Well, early tenth-century West Saxon kingship doesn’t appear to have placed an awful lot of emphasis on political assemblies. Asser’s biography of King Alfred suggests that he deliberately split up his nobility rather than gathering them together; in any case, charter evidence suggest that grand meetings were rare. Edward the Elder doesn’t seem to have held many at all, although here we have the problem that we have no diplomas, a key type of evidence, from the second half of his reign. It’s important to stay cautious here; but to me at least the suggestion is that in the period c. 900-920 when Eadgifu would have been growing up, assemblies were not a major part of Anglo-Saxon political culture.

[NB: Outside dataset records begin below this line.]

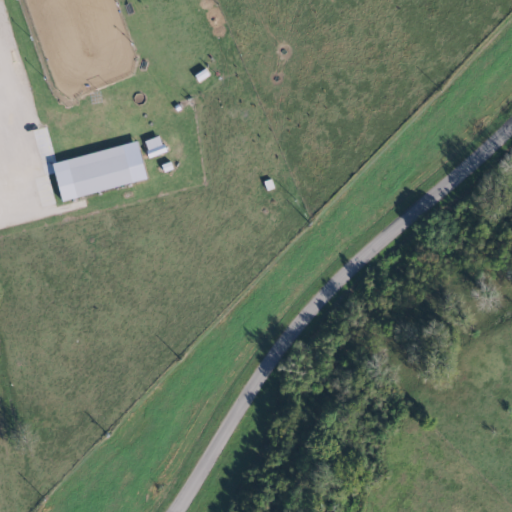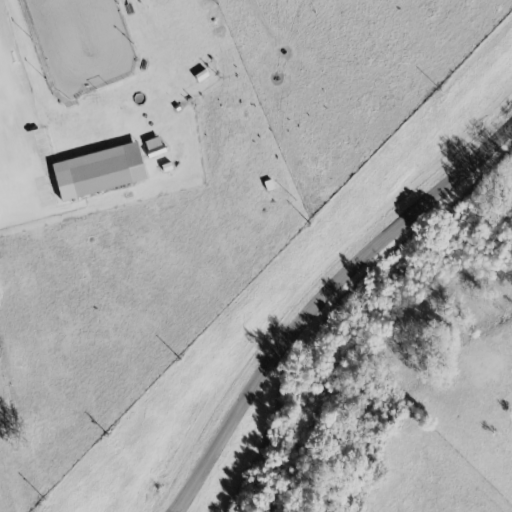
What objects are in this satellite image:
building: (154, 146)
road: (7, 149)
building: (99, 171)
road: (319, 295)
railway: (21, 430)
railway: (10, 471)
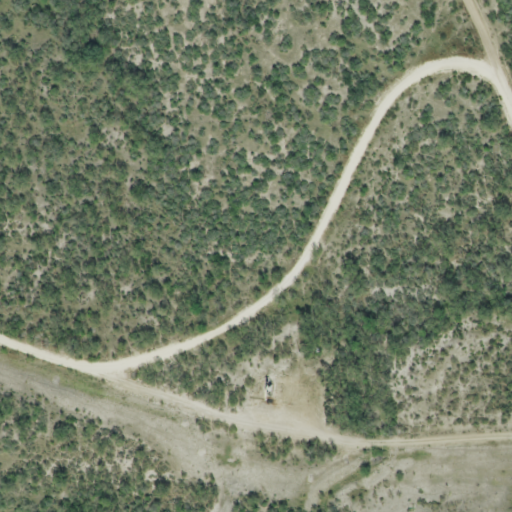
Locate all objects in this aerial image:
road: (487, 59)
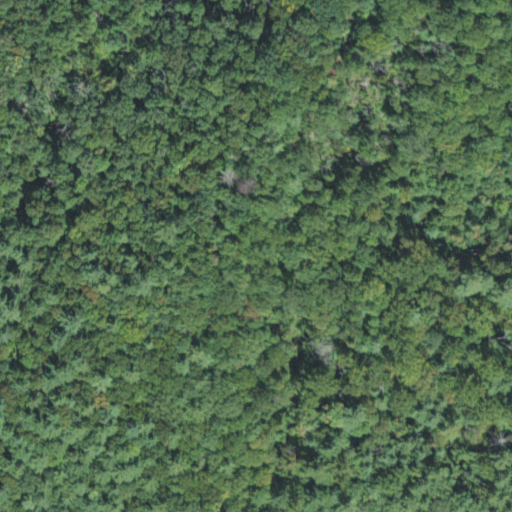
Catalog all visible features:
road: (504, 505)
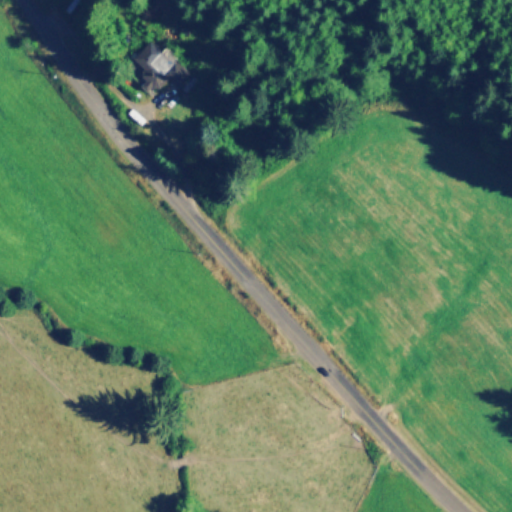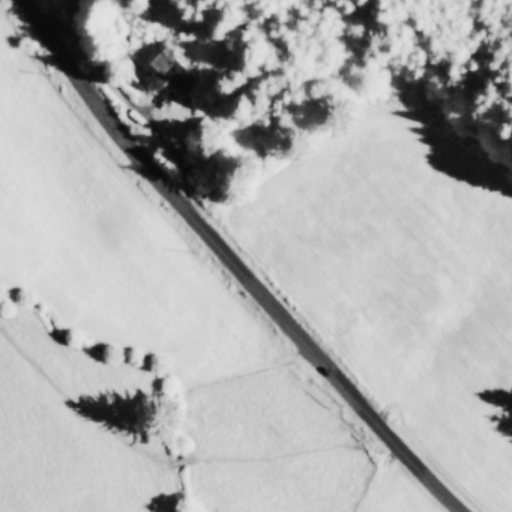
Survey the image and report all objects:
road: (222, 277)
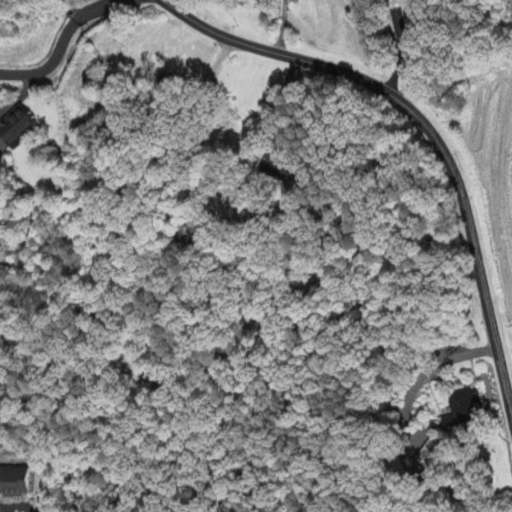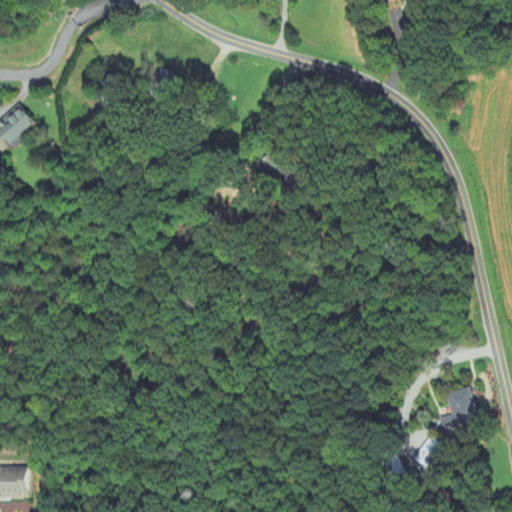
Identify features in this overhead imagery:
building: (395, 0)
road: (61, 41)
building: (110, 91)
road: (274, 102)
building: (20, 126)
road: (434, 134)
building: (281, 170)
building: (463, 411)
building: (431, 454)
building: (15, 483)
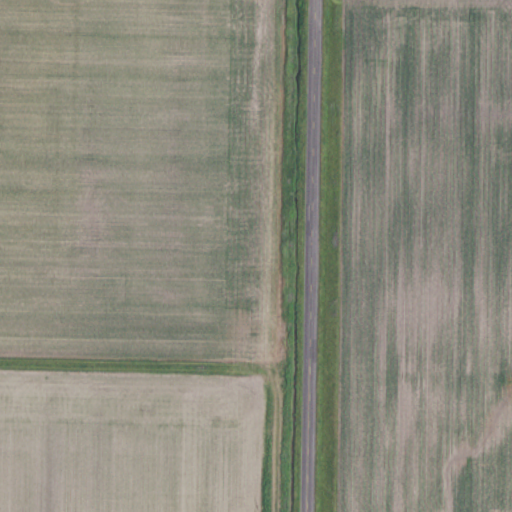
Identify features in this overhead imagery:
road: (312, 255)
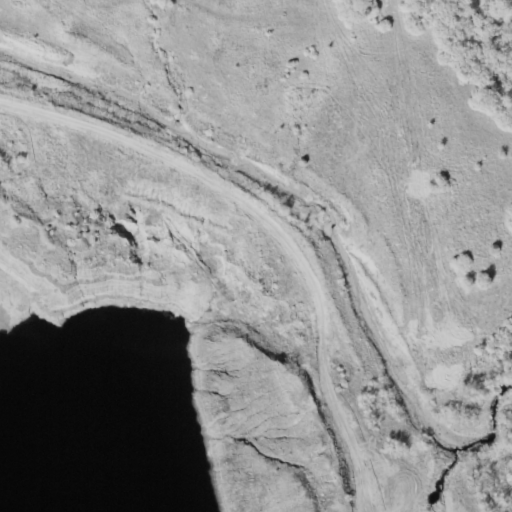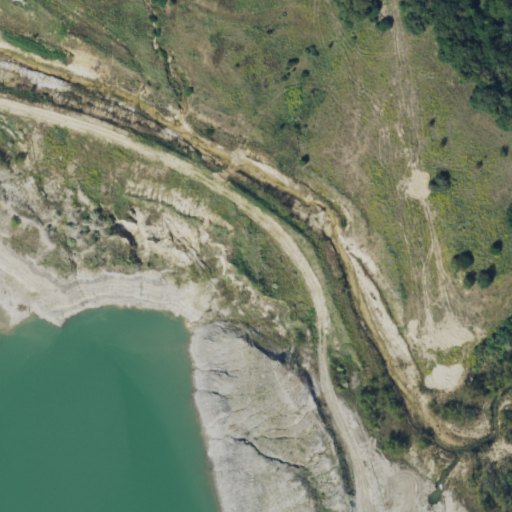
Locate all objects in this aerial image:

So then, she got to the West Frankish kingdom c. 920. What’s going on here? Well, one of the first things that must have happened to her as West Frankish queen was the fateful 920 assembly at Soissons which kicked off the rebellion against Charles the Simple. Eadgifu herself fled with Louis back to England only a couple of years later; and her experience of grand assemblies would have been their presence as a secondary element in England and a forum for subversion and rebellion in the West Frankish kingdom. Perhaps she came to believe that assemblies were dangerous for kings, perhaps Louis picked the idea up from her and changed his style of kingship accordingly?

Lots of maybes there. The whole thing is very puzzling, and it feels a bit like I’m stumbling blind. What do you guys think?